China and the United States have been embroiled in a trade dispute since 2018. Foxconn has been trying to spread its operations beyond China in part to avoid trade dispute fallout. Foxconn is set to invest NT$257 billion (about $9 billion) in building plants in Saudi Arabia, says Tu.
Saudi officials probably met with Foxconn because they plan to diversify the energy-intensive economy away from oil, said Yang Wang, a senior analyst at Counterpoint. The government intends to reshape Saudi Arabia into an industrial powerhouse in eight years, per its Vision 2030 plan. “One of the ways to realize the tech goals of Saudi Vision 2030 will be to embed the country in the global tech supply chain,” he says.
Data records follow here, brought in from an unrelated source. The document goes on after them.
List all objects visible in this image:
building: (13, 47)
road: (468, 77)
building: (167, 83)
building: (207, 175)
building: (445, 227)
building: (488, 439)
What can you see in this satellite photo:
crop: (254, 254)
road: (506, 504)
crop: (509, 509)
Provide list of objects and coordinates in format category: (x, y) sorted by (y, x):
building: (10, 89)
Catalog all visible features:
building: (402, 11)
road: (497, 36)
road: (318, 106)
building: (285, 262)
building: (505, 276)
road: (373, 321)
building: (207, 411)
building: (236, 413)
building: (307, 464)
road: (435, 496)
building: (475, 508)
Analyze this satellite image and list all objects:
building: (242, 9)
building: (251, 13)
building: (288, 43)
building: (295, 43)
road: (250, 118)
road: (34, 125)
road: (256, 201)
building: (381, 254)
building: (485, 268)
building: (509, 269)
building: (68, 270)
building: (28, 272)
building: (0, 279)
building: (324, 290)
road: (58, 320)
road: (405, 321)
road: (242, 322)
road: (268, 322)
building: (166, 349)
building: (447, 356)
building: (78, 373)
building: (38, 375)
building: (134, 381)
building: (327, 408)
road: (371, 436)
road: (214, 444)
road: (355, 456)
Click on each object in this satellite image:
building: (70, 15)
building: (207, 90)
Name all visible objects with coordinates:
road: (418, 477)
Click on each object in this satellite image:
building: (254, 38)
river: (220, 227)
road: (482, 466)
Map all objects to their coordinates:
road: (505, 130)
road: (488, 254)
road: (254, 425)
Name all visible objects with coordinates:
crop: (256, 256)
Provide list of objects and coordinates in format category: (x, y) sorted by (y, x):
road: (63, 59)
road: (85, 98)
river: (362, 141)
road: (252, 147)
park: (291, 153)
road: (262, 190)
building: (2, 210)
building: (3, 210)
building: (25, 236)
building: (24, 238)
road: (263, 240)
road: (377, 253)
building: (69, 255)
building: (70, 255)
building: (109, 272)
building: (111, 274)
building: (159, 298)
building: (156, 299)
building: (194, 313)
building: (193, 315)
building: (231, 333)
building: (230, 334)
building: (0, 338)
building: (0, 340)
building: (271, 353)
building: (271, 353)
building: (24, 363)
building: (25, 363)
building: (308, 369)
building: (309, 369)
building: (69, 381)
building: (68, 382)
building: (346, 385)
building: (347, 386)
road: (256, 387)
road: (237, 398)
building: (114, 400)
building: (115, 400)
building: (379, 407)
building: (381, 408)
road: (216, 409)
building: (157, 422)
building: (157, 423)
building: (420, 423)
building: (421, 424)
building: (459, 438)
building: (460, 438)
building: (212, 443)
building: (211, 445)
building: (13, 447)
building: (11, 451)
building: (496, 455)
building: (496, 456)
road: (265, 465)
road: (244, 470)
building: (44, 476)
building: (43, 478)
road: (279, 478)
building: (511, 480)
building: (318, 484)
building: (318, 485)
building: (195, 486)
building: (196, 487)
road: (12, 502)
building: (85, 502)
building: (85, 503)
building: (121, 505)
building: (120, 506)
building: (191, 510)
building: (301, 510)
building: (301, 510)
Saudi Arabia’s sovereign public investment fund, Public Investment Fund, will probably bankroll projects that are part of Vision 2030, Wang says. He notes that the fund created a $6.4 billion investment proposal in February for future technology and last year invested $1 billion in Lucid Motors, an electric car maker that plans to open its first manufacturing plant outside the U.S. in Saudi Arabia.
The company “could be doing a bit of subsidy shopping here and trying to get the best financial incentives” from Saudi Arabia or the nearby United Arab Emirates, Wang adds.